African-American Pioneers in Science

Roger Arliner Young (1899 - 1964)

Roger Arliner Young Photo
Photo Credit: Wikimedia Commons



Clifton Forge, Virginia


B.S. Zoology, Howard University
M.S. Zoology, University of Chicago
Ph.D. Zoology, University of Pennsylvania

  • Roger Arliner Young
  • African-American pioneer in zoology
  • First African-American woman to earn a Ph.D. in zoology

Zoologist Roger Arliner Young was born on August 20, 1899 in Clifton Forge, Virginia. Little is known about her parents' background and occupations. In 1916, she entered Howard University to study music. At Howard she met zoologist Dr. Ernest Just who encouraged her to pursue a career in science. Ms. Young changed her major to zoology (animal biology) and in 1923 graduated from Howard with a B.S. in Zoology. After graduation, she became an instructor at Howard and entered the graduate program at the University of Chicago where she earned her M.S. in Zoology (1926). At the University of Chicago, Ms.

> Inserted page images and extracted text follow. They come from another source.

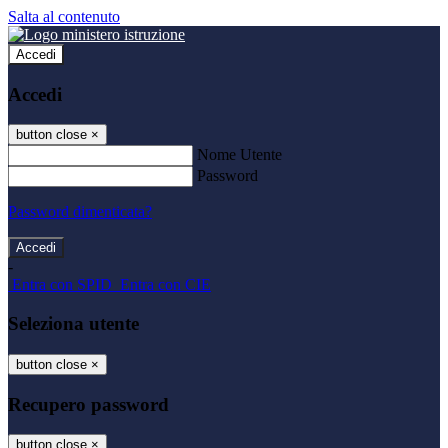
Salta al contenuto
Accedi
Accedi
button close
×
Nome Utente
Password
Password dimenticata?
-
Entra con SPID
Entra con CIE
Seleziona utente
button close
×
Recupero password
button close
×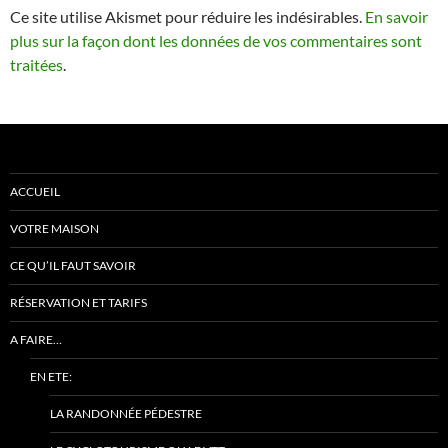
Ce site utilise Akismet pour réduire les indésirables.
En savoir
plus sur la façon dont les données de vos commentaires sont
traitées
.
ACCUEIL
VOTRE MAISON
CE QU’IL FAUT SAVOIR
RÉSERVATION ET TARIFS
A FAIRE…
EN ETE:
LA RANDONNÉE PÉDESTRE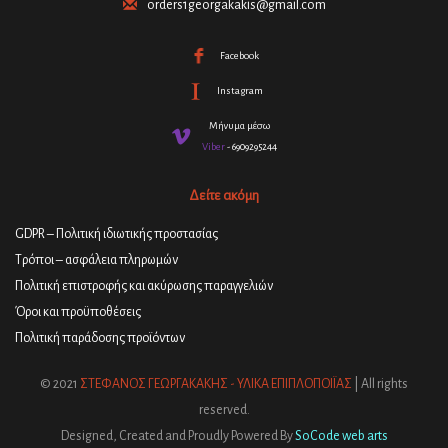
orders1georgakakis@gmail.com
Facebook
Instagram
Μήνυμα μέσω
Viber
- 6909295244
Δείτε ακόμη
GDPR – Πολιτική ιδιωτικής προστασίας
Τρόποι – ασφάλεια πληρωμών
Πολιτική επιστροφής και ακύρωσης παραγγελιών
Όροι και προϋποθέσεις
Πολιτική παράδοσης προϊόντων
© 2021
ΣΤΕΦΑΝΟΣ ΓΕΩΡΓΑΚΑΚΗΣ - ΥΛΙΚΑ ΕΠΙΠΛΟΠΟΙΪΑΣ
| All rights
reserved.
Designed, Created and Proudly Powered By
SoCode web arts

Young became a member of Sigma Xi honor society and published her first research article, On the excretory apparatus in Paramecium in the journal Science. She became the first African-American woman to research and publish in the field of animal biology and went on to earn her Ph.D. in Zoology from the University of Pennsylvania (1940).

Throughout her career, and working with her mentor, Dr. Just, at Howard and at the well-known Marine Biological Laboratory, Dr. Young conducted work on paramecium, radiation effects on sea urchin eggs, hydration/dehydration of living cells and the fertilization process in marine organisms.

Later in her career, Dr. Young taught at North Carolina Central University, Shaw University (Raleigh, North Carolina), Jackson State University and Southern University.